* **Problem to work on**
Return the whole listing, keeping every character the same.

* **Exercise materials**
******************************

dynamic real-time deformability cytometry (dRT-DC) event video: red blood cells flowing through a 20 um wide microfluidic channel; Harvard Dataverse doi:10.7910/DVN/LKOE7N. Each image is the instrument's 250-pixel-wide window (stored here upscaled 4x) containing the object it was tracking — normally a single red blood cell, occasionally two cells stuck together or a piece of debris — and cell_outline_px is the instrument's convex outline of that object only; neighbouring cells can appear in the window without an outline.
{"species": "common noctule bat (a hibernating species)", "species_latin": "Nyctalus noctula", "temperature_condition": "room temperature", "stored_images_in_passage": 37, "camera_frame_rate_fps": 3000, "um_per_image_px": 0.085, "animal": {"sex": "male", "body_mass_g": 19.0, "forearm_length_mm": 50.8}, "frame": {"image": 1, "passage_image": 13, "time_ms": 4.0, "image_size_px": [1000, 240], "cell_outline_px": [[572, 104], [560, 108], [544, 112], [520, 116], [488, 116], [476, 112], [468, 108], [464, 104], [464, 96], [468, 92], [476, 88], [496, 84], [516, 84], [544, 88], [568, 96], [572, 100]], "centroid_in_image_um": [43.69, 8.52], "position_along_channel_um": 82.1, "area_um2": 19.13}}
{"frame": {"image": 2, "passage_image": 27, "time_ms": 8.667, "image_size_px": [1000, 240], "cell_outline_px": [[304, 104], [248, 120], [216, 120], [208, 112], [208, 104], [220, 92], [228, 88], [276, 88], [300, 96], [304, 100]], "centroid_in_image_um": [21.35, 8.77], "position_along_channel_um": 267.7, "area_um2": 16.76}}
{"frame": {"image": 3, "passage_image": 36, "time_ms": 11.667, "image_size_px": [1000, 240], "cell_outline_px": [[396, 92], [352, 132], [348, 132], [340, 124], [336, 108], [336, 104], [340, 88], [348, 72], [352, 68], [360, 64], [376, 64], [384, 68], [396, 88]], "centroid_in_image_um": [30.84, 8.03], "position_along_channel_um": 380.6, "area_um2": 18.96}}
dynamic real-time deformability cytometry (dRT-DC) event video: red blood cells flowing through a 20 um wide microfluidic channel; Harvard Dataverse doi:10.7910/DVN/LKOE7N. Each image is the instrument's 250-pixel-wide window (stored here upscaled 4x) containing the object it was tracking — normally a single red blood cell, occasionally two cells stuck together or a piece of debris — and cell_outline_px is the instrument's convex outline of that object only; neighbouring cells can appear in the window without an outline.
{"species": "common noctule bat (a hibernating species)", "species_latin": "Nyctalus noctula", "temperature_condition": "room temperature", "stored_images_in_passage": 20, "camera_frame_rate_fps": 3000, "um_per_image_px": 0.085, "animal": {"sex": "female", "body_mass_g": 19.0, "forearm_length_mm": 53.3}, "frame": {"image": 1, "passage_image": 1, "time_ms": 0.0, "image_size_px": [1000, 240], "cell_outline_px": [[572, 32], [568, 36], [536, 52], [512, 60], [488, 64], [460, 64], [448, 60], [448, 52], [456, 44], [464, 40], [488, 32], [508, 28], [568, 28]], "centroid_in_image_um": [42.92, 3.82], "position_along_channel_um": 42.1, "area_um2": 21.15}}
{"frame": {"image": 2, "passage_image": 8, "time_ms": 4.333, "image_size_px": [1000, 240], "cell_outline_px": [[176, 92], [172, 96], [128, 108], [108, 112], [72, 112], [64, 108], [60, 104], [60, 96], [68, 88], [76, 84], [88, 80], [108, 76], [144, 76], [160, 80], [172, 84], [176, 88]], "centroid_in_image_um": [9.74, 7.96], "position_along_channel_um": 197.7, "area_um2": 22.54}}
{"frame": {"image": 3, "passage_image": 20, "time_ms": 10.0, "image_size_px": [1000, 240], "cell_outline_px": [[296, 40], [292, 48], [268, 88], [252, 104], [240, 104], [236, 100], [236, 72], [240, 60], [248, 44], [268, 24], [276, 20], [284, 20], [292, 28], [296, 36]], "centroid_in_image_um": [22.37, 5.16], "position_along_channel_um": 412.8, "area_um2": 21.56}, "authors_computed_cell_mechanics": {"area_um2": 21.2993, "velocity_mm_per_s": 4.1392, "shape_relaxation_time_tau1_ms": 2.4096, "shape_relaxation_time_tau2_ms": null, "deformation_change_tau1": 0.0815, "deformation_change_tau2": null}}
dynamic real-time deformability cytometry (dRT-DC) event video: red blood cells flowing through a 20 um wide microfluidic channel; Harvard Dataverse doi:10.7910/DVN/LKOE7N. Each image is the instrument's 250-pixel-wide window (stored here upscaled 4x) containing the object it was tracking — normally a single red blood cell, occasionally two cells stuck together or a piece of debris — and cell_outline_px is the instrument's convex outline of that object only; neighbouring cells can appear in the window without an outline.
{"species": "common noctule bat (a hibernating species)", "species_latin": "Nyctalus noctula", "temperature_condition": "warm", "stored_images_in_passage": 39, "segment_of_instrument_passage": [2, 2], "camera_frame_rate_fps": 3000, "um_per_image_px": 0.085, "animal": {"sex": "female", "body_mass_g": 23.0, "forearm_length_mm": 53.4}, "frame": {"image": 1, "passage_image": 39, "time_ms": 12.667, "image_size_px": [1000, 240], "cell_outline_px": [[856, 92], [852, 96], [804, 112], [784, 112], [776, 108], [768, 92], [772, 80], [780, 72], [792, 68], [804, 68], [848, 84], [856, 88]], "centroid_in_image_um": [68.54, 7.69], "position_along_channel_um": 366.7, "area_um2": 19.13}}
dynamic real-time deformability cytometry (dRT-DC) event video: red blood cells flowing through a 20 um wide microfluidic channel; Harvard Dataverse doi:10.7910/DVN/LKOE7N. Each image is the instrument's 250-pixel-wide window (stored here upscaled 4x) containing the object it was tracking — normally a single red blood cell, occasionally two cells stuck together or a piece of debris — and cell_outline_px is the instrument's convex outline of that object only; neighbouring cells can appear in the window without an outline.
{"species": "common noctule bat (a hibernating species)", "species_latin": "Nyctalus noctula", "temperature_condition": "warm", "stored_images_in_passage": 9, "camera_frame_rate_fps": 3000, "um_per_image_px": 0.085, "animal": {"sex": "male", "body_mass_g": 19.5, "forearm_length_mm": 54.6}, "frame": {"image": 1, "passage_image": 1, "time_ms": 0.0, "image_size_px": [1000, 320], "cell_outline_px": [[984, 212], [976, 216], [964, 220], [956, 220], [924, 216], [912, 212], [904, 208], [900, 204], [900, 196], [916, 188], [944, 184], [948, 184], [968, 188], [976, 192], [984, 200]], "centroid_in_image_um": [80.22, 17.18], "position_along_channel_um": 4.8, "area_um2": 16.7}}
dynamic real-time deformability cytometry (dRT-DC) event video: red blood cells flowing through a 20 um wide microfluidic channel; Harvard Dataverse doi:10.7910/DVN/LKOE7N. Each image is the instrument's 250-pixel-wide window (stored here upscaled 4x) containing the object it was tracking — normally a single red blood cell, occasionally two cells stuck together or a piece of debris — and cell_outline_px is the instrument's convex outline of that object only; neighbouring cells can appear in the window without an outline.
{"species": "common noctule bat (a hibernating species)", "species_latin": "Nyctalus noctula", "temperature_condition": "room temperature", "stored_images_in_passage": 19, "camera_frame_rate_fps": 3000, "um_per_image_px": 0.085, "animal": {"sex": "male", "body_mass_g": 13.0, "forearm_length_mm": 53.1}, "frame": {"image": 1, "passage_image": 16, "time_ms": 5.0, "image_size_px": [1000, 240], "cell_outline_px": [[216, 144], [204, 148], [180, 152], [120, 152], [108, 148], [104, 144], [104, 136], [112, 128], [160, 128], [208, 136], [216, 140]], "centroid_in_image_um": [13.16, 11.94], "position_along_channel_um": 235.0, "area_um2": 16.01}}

******************************

* **Exercise answer**
dynamic real-time deformability cytometry (dRT-DC) event video: red blood cells flowing through a 20 um wide microfluidic channel; Harvard Dataverse doi:10.7910/DVN/LKOE7N. Each image is the instrument's 250-pixel-wide window (stored here upscaled 4x) containing the object it was tracking — normally a single red blood cell, occasionally two cells stuck together or a piece of debris — and cell_outline_px is the instrument's convex outline of that object only; neighbouring cells can appear in the window without an outline.
{"species": "common noctule bat (a hibernating species)", "species_latin": "Nyctalus noctula", "temperature_condition": "room temperature", "stored_images_in_passage": 37, "camera_frame_rate_fps": 3000, "um_per_image_px": 0.085, "animal": {"sex": "male", "body_mass_g": 19.0, "forearm_length_mm": 50.8}, "frame": {"image": 1, "passage_image": 13, "time_ms": 4.0, "image_size_px": [1000, 240], "cell_outline_px": [[572, 104], [560, 108], [544, 112], [520, 116], [488, 116], [476, 112], [468, 108], [464, 104], [464, 96], [468, 92], [476, 88], [496, 84], [516, 84], [544, 88], [568, 96], [572, 100]], "centroid_in_image_um": [43.69, 8.52], "position_along_channel_um": 82.1, "area_um2": 19.13}}
{"frame": {"image": 2, "passage_image": 27, "time_ms": 8.667, "image_size_px": [1000, 240], "cell_outline_px": [[304, 104], [248, 120], [216, 120], [208, 112], [208, 104], [220, 92], [228, 88], [276, 88], [300, 96], [304, 100]], "centroid_in_image_um": [21.35, 8.77], "position_along_channel_um": 267.7, "area_um2": 16.76}}
{"frame": {"image": 3, "passage_image": 36, "time_ms": 11.667, "image_size_px": [1000, 240], "cell_outline_px": [[396, 92], [352, 132], [348, 132], [340, 124], [336, 108], [336, 104], [340, 88], [348, 72], [352, 68], [360, 64], [376, 64], [384, 68], [396, 88]], "centroid_in_image_um": [30.84, 8.03], "position_along_channel_um": 380.6, "area_um2": 18.96}}
dynamic real-time deformability cytometry (dRT-DC) event video: red blood cells flowing through a 20 um wide microfluidic channel; Harvard Dataverse doi:10.7910/DVN/LKOE7N. Each image is the instrument's 250-pixel-wide window (stored here upscaled 4x) containing the object it was tracking — normally a single red blood cell, occasionally two cells stuck together or a piece of debris — and cell_outline_px is the instrument's convex outline of that object only; neighbouring cells can appear in the window without an outline.
{"species": "common noctule bat (a hibernating species)", "species_latin": "Nyctalus noctula", "temperature_condition": "room temperature", "stored_images_in_passage": 20, "camera_frame_rate_fps": 3000, "um_per_image_px": 0.085, "animal": {"sex": "female", "body_mass_g": 19.0, "forearm_length_mm": 53.3}, "frame": {"image": 1, "passage_image": 1, "time_ms": 0.0, "image_size_px": [1000, 240], "cell_outline_px": [[572, 32], [568, 36], [536, 52], [512, 60], [488, 64], [460, 64], [448, 60], [448, 52], [456, 44], [464, 40], [488, 32], [508, 28], [568, 28]], "centroid_in_image_um": [42.92, 3.82], "position_along_channel_um": 42.1, "area_um2": 21.15}}
{"frame": {"image": 2, "passage_image": 8, "time_ms": 4.333, "image_size_px": [1000, 240], "cell_outline_px": [[176, 92], [172, 96], [128, 108], [108, 112], [72, 112], [64, 108], [60, 104], [60, 96], [68, 88], [76, 84], [88, 80], [108, 76], [144, 76], [160, 80], [172, 84], [176, 88]], "centroid_in_image_um": [9.74, 7.96], "position_along_channel_um": 197.7, "area_um2": 22.54}}
{"frame": {"image": 3, "passage_image": 20, "time_ms": 10.0, "image_size_px": [1000, 240], "cell_outline_px": [[296, 40], [292, 48], [268, 88], [252, 104], [240, 104], [236, 100], [236, 72], [240, 60], [248, 44], [268, 24], [276, 20], [284, 20], [292, 28], [296, 36]], "centroid_in_image_um": [22.37, 5.16], "position_along_channel_um": 412.8, "area_um2": 21.56}, "authors_computed_cell_mechanics": {"area_um2": 21.2993, "velocity_mm_per_s": 4.1392, "shape_relaxation_time_tau1_ms": 2.4096, "shape_relaxation_time_tau2_ms": null, "deformation_change_tau1": 0.0815, "deformation_change_tau2": null}}
dynamic real-time deformability cytometry (dRT-DC) event video: red blood cells flowing through a 20 um wide microfluidic channel; Harvard Dataverse doi:10.7910/DVN/LKOE7N. Each image is the instrument's 250-pixel-wide window (stored here upscaled 4x) containing the object it was tracking — normally a single red blood cell, occasionally two cells stuck together or a piece of debris — and cell_outline_px is the instrument's convex outline of that object only; neighbouring cells can appear in the window without an outline.
{"species": "common noctule bat (a hibernating species)", "species_latin": "Nyctalus noctula", "temperature_condition": "warm", "stored_images_in_passage": 39, "segment_of_instrument_passage": [2, 2], "camera_frame_rate_fps": 3000, "um_per_image_px": 0.085, "animal": {"sex": "female", "body_mass_g": 23.0, "forearm_length_mm": 53.4}, "frame": {"image": 1, "passage_image": 39, "time_ms": 12.667, "image_size_px": [1000, 240], "cell_outline_px": [[856, 92], [852, 96], [804, 112], [784, 112], [776, 108], [768, 92], [772, 80], [780, 72], [792, 68], [804, 68], [848, 84], [856, 88]], "centroid_in_image_um": [68.54, 7.69], "position_along_channel_um": 366.7, "area_um2": 19.13}}
dynamic real-time deformability cytometry (dRT-DC) event video: red blood cells flowing through a 20 um wide microfluidic channel; Harvard Dataverse doi:10.7910/DVN/LKOE7N. Each image is the instrument's 250-pixel-wide window (stored here upscaled 4x) containing the object it was tracking — normally a single red blood cell, occasionally two cells stuck together or a piece of debris — and cell_outline_px is the instrument's convex outline of that object only; neighbouring cells can appear in the window without an outline.
{"species": "common noctule bat (a hibernating species)", "species_latin": "Nyctalus noctula", "temperature_condition": "warm", "stored_images_in_passage": 9, "camera_frame_rate_fps": 3000, "um_per_image_px": 0.085, "animal": {"sex": "male", "body_mass_g": 19.5, "forearm_length_mm": 54.6}, "frame": {"image": 1, "passage_image": 1, "time_ms": 0.0, "image_size_px": [1000, 320], "cell_outline_px": [[984, 212], [976, 216], [964, 220], [956, 220], [924, 216], [912, 212], [904, 208], [900, 204], [900, 196], [916, 188], [944, 184], [948, 184], [968, 188], [976, 192], [984, 200]], "centroid_in_image_um": [80.22, 17.18], "position_along_channel_um": 4.8, "area_um2": 16.7}}
dynamic real-time deformability cytometry (dRT-DC) event video: red blood cells flowing through a 20 um wide microfluidic channel; Harvard Dataverse doi:10.7910/DVN/LKOE7N. Each image is the instrument's 250-pixel-wide window (stored here upscaled 4x) containing the object it was tracking — normally a single red blood cell, occasionally two cells stuck together or a piece of debris — and cell_outline_px is the instrument's convex outline of that object only; neighbouring cells can appear in the window without an outline.
{"species": "common noctule bat (a hibernating species)", "species_latin": "Nyctalus noctula", "temperature_condition": "room temperature", "stored_images_in_passage": 19, "camera_frame_rate_fps": 3000, "um_per_image_px": 0.085, "animal": {"sex": "male", "body_mass_g": 13.0, "forearm_length_mm": 53.1}, "frame": {"image": 1, "passage_image": 16, "time_ms": 5.0, "image_size_px": [1000, 240], "cell_outline_px": [[216, 144], [204, 148], [180, 152], [120, 152], [108, 148], [104, 144], [104, 136], [112, 128], [160, 128], [208, 136], [216, 140]], "centroid_in_image_um": [13.16, 11.94], "position_along_channel_um": 235.0, "area_um2": 16.01}}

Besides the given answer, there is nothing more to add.